Mereka mendesak pemerintah segera menghentikan masuknya gajah liar ke desa-desa penyangga, khususnya di 23 desa yang tersebar di sejumlah kecamatan sekitar TNWK.
Tak hanya itu, warga juga menuntut tanggung jawab Kementerian Kehutanan RI dan pengelola TNWK atas jatuhnya korban jiwa serta kerusakan lahan pertanian dan permukiman akibat konflik berkepanjangan tersebut.
Dalam aksinya, massa juga dengan tegas menolak wacana pengalihan fungsi lahan dari zona inti menjadi zona pemanfaatan. Mereka mendesak dilakukan evaluasi total terhadap kondisi hutan TNWK dan kebijakan perizinan pemanfaatan lahan yang dinilai telah merusak habitat satwa.

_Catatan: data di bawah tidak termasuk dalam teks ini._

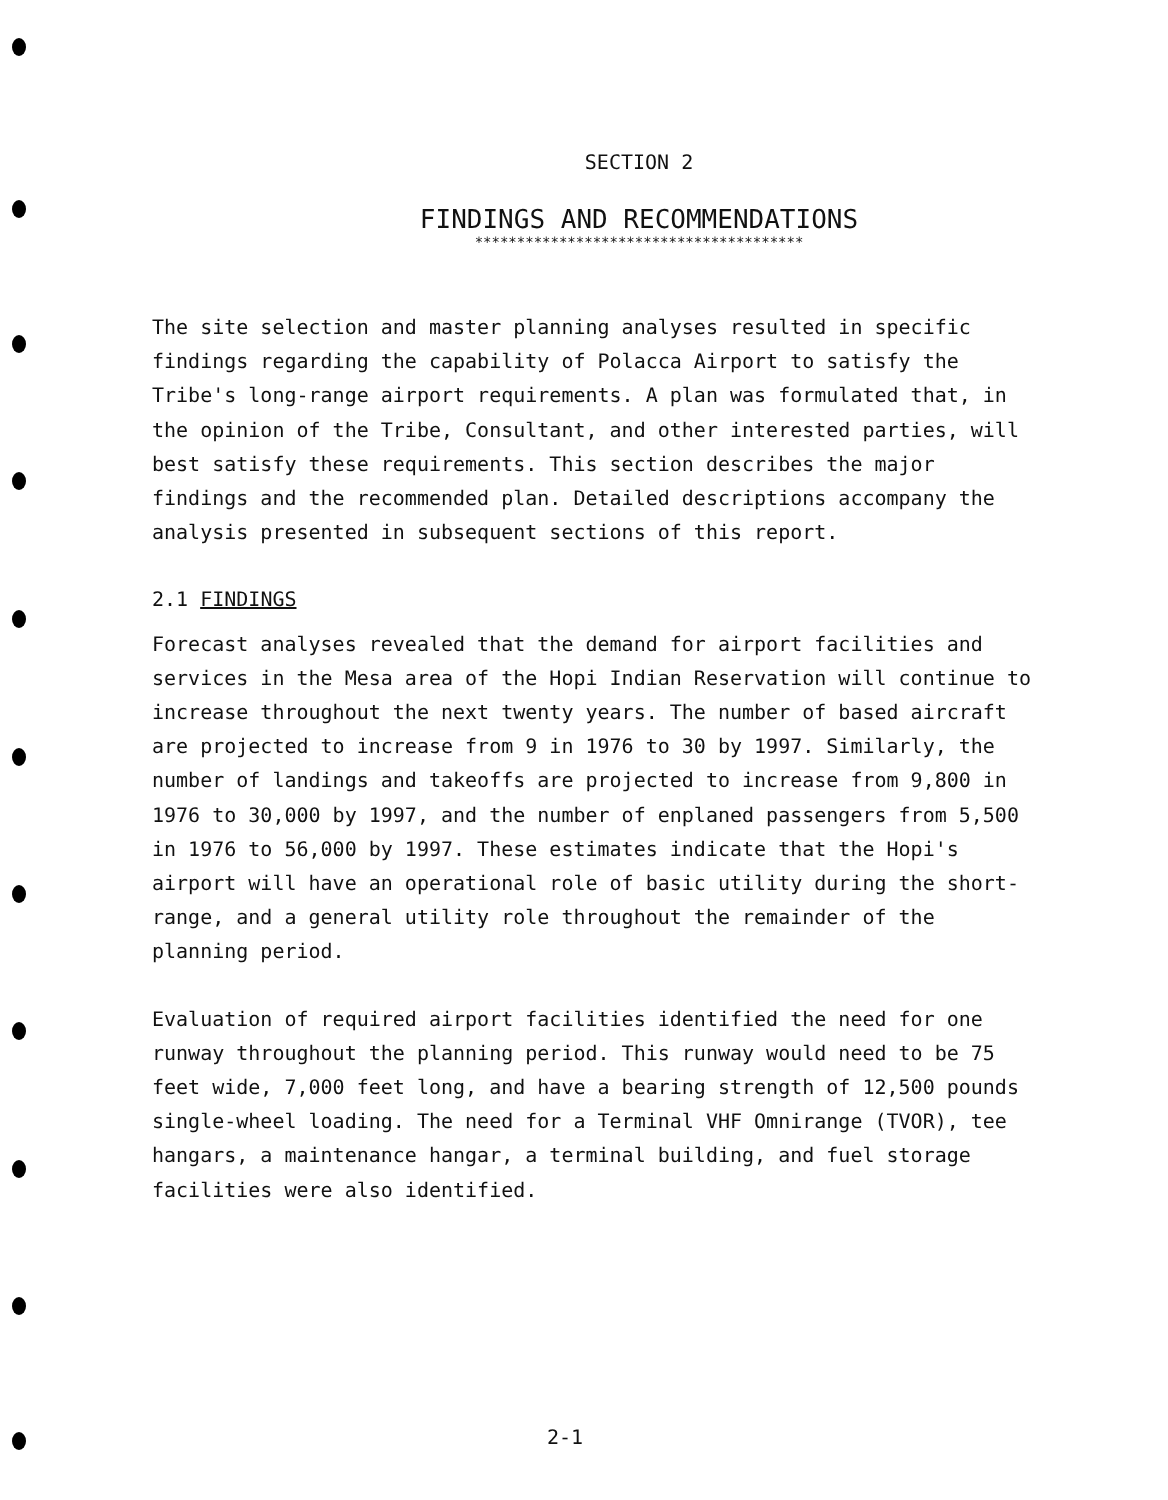SECTION 2
FINDINGS AND RECOMMENDATIONS
***************************************
The site selection and master planning analyses resulted in specific findings regarding the capability of Polacca Airport to satisfy the Tribe's long-range airport requirements. A plan was formulated that, in the opinion of the Tribe, Consultant, and other interested parties, will best satisfy these requirements. This section describes the major findings and the recommended plan. Detailed descriptions accompany the analysis presented in subsequent sections of this report.
2.1 FINDINGS
Forecast analyses revealed that the demand for airport facilities and services in the Mesa area of the Hopi Indian Reservation will continue to increase throughout the next twenty years. The number of based aircraft are projected to increase from 9 in 1976 to 30 by 1997. Similarly, the number of landings and takeoffs are projected to increase from 9,800 in 1976 to 30,000 by 1997, and the number of enplaned passengers from 5,500 in 1976 to 56,000 by 1997. These estimates indicate that the Hopi's airport will have an operational role of basic utility during the short-range, and a general utility role throughout the remainder of the planning period.
Evaluation of required airport facilities identified the need for one runway throughout the planning period. This runway would need to be 75 feet wide, 7,000 feet long, and have a bearing strength of 12,500 pounds single-wheel loading. The need for a Terminal VHF Omnirange (TVOR), tee hangars, a maintenance hangar, a terminal building, and fuel storage facilities were also identified.
2-1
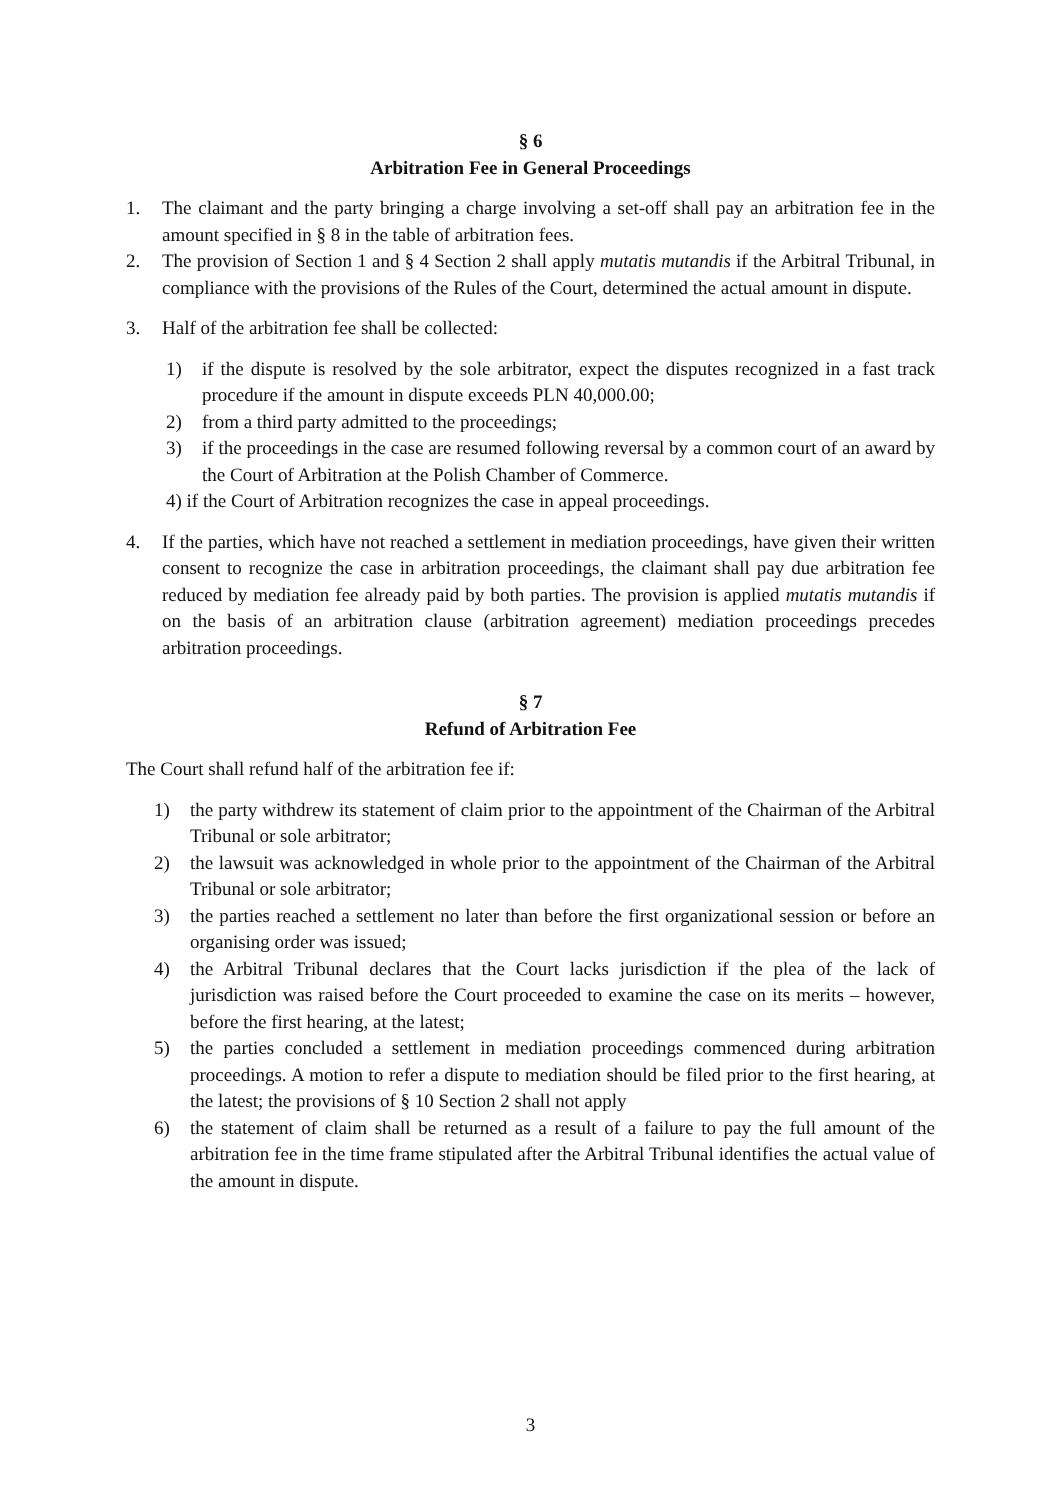§ 6
Arbitration Fee in General Proceedings
1. The claimant and the party bringing a charge involving a set-off shall pay an arbitration fee in the amount specified in § 8 in the table of arbitration fees.
2. The provision of Section 1 and § 4 Section 2 shall apply mutatis mutandis if the Arbitral Tribunal, in compliance with the provisions of the Rules of the Court, determined the actual amount in dispute.
3. Half of the arbitration fee shall be collected:
1) if the dispute is resolved by the sole arbitrator, expect the disputes recognized in a fast track procedure if the amount in dispute exceeds PLN 40,000.00;
2) from a third party admitted to the proceedings;
3) if the proceedings in the case are resumed following reversal by a common court of an award by the Court of Arbitration at the Polish Chamber of Commerce.
4) if the Court of Arbitration recognizes the case in appeal proceedings.
4. If the parties, which have not reached a settlement in mediation proceedings, have given their written consent to recognize the case in arbitration proceedings, the claimant shall pay due arbitration fee reduced by mediation fee already paid by both parties. The provision is applied mutatis mutandis if on the basis of an arbitration clause (arbitration agreement) mediation proceedings precedes arbitration proceedings.
§ 7
Refund of Arbitration Fee
The Court shall refund half of the arbitration fee if:
1) the party withdrew its statement of claim prior to the appointment of the Chairman of the Arbitral Tribunal or sole arbitrator;
2) the lawsuit was acknowledged in whole prior to the appointment of the Chairman of the Arbitral Tribunal or sole arbitrator;
3) the parties reached a settlement no later than before the first organizational session or before an organising order was issued;
4) the Arbitral Tribunal declares that the Court lacks jurisdiction if the plea of the lack of jurisdiction was raised before the Court proceeded to examine the case on its merits – however, before the first hearing, at the latest;
5) the parties concluded a settlement in mediation proceedings commenced during arbitration proceedings. A motion to refer a dispute to mediation should be filed prior to the first hearing, at the latest; the provisions of § 10 Section 2 shall not apply
6) the statement of claim shall be returned as a result of a failure to pay the full amount of the arbitration fee in the time frame stipulated after the Arbitral Tribunal identifies the actual value of the amount in dispute.
3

Hingga berita ini ditulis, wartawan inilampung.com Johan Abidin melaporkan --- bahwa para pengunjuk rasa belum diterima oleh pejabat berwenang, yakni pihak TNWK. Mereka masih berorasi dengan menggunakan speaker bergantian.
Para perwakilan tampaknya masih menunggu, dilakukanya dialog dan upaya penyelesaikan secara adil, dan berkelanjutan. (tom/John/inilampung)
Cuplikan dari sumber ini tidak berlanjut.